- Exercise -
Put the lines of the data below into a numbered list, from the line holding "Carton ondulé en rouleau" through the line holding "rutinerade contentmakare, finns", inclusive, with no other lines. Leave out any blank lines.

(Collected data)
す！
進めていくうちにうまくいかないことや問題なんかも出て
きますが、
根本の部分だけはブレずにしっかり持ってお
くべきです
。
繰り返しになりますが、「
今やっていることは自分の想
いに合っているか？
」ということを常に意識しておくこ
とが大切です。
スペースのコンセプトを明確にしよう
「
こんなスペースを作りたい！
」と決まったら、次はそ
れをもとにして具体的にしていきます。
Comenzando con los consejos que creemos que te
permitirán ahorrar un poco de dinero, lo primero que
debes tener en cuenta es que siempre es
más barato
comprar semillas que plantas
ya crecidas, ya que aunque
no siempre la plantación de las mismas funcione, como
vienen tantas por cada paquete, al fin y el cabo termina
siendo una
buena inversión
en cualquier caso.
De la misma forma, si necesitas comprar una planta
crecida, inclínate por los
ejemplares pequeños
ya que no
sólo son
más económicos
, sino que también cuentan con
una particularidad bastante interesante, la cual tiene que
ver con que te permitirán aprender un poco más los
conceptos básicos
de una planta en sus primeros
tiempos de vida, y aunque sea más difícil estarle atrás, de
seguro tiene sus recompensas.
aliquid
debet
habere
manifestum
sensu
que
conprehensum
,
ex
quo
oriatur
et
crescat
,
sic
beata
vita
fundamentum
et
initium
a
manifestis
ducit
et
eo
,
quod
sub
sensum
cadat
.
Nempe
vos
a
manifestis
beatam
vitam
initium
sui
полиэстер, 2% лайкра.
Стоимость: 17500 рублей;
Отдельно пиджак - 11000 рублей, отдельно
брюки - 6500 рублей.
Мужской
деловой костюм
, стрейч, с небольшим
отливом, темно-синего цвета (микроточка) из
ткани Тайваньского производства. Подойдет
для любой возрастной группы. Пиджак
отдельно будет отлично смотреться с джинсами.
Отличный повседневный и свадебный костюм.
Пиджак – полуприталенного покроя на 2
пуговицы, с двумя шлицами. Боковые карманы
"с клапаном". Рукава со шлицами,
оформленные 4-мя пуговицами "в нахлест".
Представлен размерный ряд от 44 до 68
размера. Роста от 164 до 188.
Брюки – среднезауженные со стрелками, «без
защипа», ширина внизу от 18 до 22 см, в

* * *

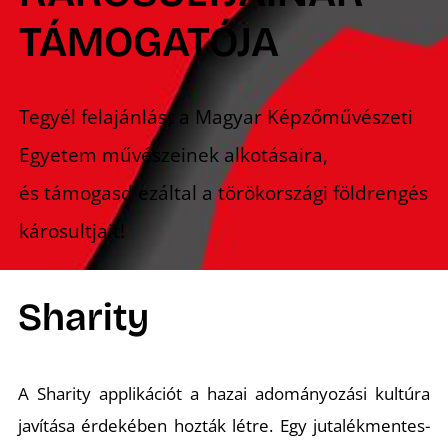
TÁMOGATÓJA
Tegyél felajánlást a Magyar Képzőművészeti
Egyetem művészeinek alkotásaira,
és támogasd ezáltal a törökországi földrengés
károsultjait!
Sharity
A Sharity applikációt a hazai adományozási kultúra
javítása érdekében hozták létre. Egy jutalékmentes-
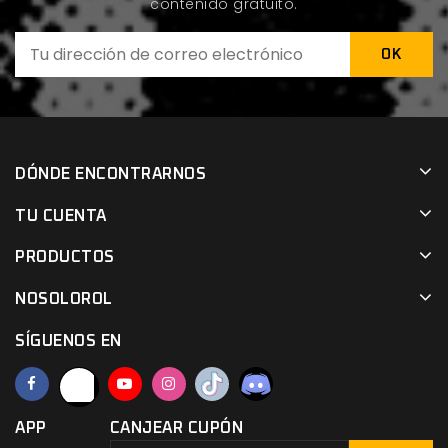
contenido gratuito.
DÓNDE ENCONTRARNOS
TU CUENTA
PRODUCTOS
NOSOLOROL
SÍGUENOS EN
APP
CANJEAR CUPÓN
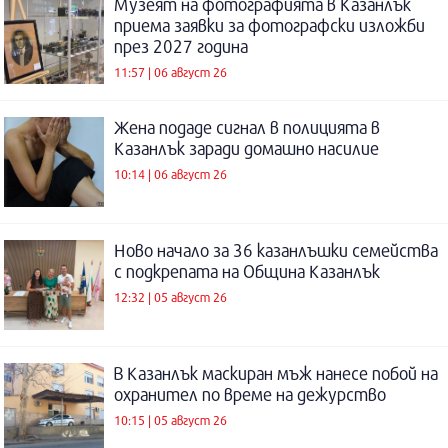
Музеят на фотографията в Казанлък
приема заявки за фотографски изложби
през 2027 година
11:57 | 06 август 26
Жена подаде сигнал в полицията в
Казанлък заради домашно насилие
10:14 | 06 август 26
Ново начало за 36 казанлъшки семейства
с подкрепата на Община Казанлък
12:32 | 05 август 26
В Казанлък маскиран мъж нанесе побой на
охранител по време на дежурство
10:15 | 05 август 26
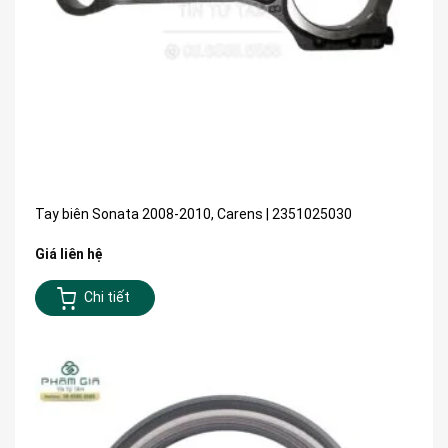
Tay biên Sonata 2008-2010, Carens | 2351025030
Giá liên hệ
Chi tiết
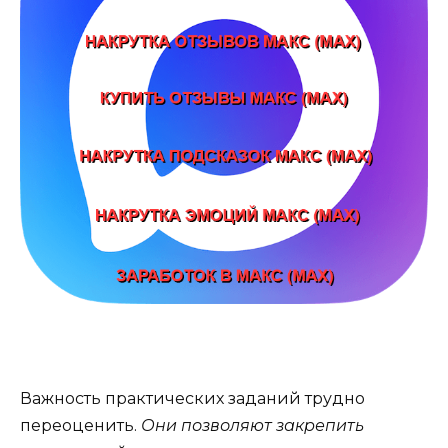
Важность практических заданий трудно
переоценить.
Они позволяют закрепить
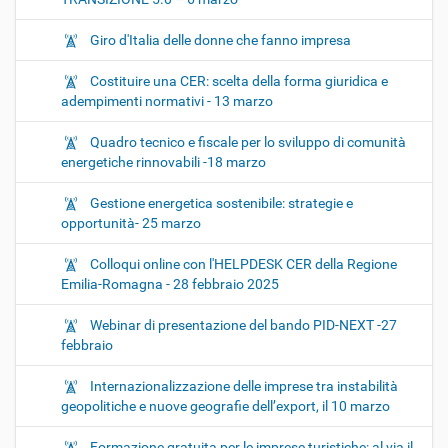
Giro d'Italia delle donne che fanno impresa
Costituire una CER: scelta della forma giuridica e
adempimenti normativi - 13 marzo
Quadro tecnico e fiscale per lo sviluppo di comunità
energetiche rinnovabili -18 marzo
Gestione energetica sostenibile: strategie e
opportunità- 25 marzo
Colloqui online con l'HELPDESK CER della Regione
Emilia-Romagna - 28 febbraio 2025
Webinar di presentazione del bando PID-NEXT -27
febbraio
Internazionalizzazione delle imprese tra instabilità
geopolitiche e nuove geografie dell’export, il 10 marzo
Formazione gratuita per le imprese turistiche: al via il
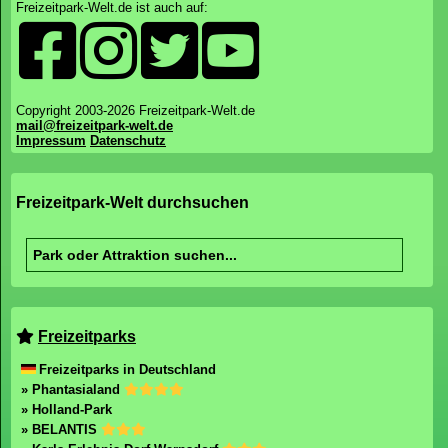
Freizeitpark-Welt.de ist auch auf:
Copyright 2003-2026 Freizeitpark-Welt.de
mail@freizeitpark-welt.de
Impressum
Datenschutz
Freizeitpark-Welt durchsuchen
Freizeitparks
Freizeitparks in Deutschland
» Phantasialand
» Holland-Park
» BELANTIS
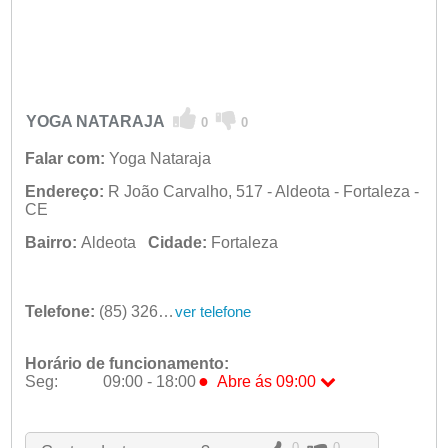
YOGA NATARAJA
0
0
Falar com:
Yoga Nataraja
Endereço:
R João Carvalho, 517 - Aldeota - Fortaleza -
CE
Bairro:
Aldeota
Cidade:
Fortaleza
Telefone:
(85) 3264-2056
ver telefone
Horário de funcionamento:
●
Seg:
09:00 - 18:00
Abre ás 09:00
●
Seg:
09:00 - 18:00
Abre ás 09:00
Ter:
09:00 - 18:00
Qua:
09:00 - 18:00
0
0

--

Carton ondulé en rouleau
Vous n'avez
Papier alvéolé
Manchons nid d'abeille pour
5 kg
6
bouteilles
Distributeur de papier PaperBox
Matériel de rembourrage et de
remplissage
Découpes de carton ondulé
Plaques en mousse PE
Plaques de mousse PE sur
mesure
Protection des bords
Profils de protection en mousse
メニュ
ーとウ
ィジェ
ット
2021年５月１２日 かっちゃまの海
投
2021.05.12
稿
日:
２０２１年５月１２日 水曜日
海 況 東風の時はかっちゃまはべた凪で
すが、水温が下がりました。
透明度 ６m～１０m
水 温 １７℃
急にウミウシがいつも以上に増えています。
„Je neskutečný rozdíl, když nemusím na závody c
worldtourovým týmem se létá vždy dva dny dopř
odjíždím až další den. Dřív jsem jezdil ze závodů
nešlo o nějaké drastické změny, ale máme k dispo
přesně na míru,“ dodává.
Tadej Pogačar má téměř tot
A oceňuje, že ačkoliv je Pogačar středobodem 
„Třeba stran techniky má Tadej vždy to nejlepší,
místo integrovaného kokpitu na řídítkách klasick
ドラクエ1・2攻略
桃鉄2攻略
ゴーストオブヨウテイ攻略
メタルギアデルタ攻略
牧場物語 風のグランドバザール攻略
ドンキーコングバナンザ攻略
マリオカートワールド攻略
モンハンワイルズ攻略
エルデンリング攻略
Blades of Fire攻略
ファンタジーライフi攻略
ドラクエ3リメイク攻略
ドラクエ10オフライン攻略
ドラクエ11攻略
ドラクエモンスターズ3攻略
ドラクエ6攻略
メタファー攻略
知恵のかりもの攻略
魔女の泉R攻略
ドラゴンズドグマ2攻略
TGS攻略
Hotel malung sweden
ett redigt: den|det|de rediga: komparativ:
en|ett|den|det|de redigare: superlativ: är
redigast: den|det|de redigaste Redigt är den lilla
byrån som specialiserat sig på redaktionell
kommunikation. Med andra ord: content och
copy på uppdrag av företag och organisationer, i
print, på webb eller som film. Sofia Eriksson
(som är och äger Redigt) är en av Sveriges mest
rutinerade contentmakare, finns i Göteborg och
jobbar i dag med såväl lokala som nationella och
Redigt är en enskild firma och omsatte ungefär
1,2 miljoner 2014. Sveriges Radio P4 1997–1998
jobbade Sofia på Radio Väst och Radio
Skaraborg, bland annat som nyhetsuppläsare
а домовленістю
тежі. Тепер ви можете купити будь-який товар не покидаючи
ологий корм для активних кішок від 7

- Result for this exercise -
1. Carton ondulé en rouleau
2. Vous n'avez
3. Papier alvéolé
4. Manchons nid d'abeille pour
5. 5 kg
6. 6
7. bouteilles
8. Distributeur de papier PaperBox
9. Matériel de rembourrage et de
10. remplissage
11. Découpes de carton ondulé
12. Plaques en mousse PE
13. Plaques de mousse PE sur
14. mesure
15. Protection des bords
16. Profils de protection en mousse
17. メニュ
18. ーとウ
19. ィジェ
20. ット
21. 2021年５月１２日 かっちゃまの海
22. 投
23. 2021.05.12
24. 稿
25. 日:
26. ２０２１年５月１２日 水曜日
27. 海 況 東風の時はかっちゃまはべた凪で
28. すが、水温が下がりました。
29. 透明度 ６m～１０m
30. 水 温 １７℃
31. 急にウミウシがいつも以上に増えています。
32. „Je neskutečný rozdíl, když nemusím na závody c
33. worldtourovým týmem se létá vždy dva dny dopř
34. odjíždím až další den. Dřív jsem jezdil ze závodů
35. nešlo o nějaké drastické změny, ale máme k dispo
36. přesně na míru,“ dodává.
37. Tadej Pogačar má téměř tot
38. A oceňuje, že ačkoliv je Pogačar středobodem 
39. „Třeba stran techniky má Tadej vždy to nejlepší,
40. místo integrovaného kokpitu na řídítkách klasick
41. ドラクエ1・2攻略
42. 桃鉄2攻略
43. ゴーストオブヨウテイ攻略
44. メタルギアデルタ攻略
45. 牧場物語 風のグランドバザール攻略
46. ドンキーコングバナンザ攻略
47. マリオカートワールド攻略
48. モンハンワイルズ攻略
49. エルデンリング攻略
50. Blades of Fire攻略
51. ファンタジーライフi攻略
52. ドラクエ3リメイク攻略
53. ドラクエ10オフライン攻略
54. ドラクエ11攻略
55. ドラクエモンスターズ3攻略
56. ドラクエ6攻略
57. メタファー攻略
58. 知恵のかりもの攻略
59. 魔女の泉R攻略
60. ドラゴンズドグマ2攻略
61. TGS攻略
62. Hotel malung sweden
63. ett redigt: den|det|de rediga: komparativ:
64. en|ett|den|det|de redigare: superlativ: är
65. redigast: den|det|de redigaste Redigt är den lilla
66. byrån som specialiserat sig på redaktionell
67. kommunikation. Med andra ord: content och
68. copy på uppdrag av företag och organisationer, i
69. print, på webb eller som film. Sofia Eriksson
70. (som är och äger Redigt) är en av Sveriges mest
71. rutinerade contentmakare, finns i Göteborg och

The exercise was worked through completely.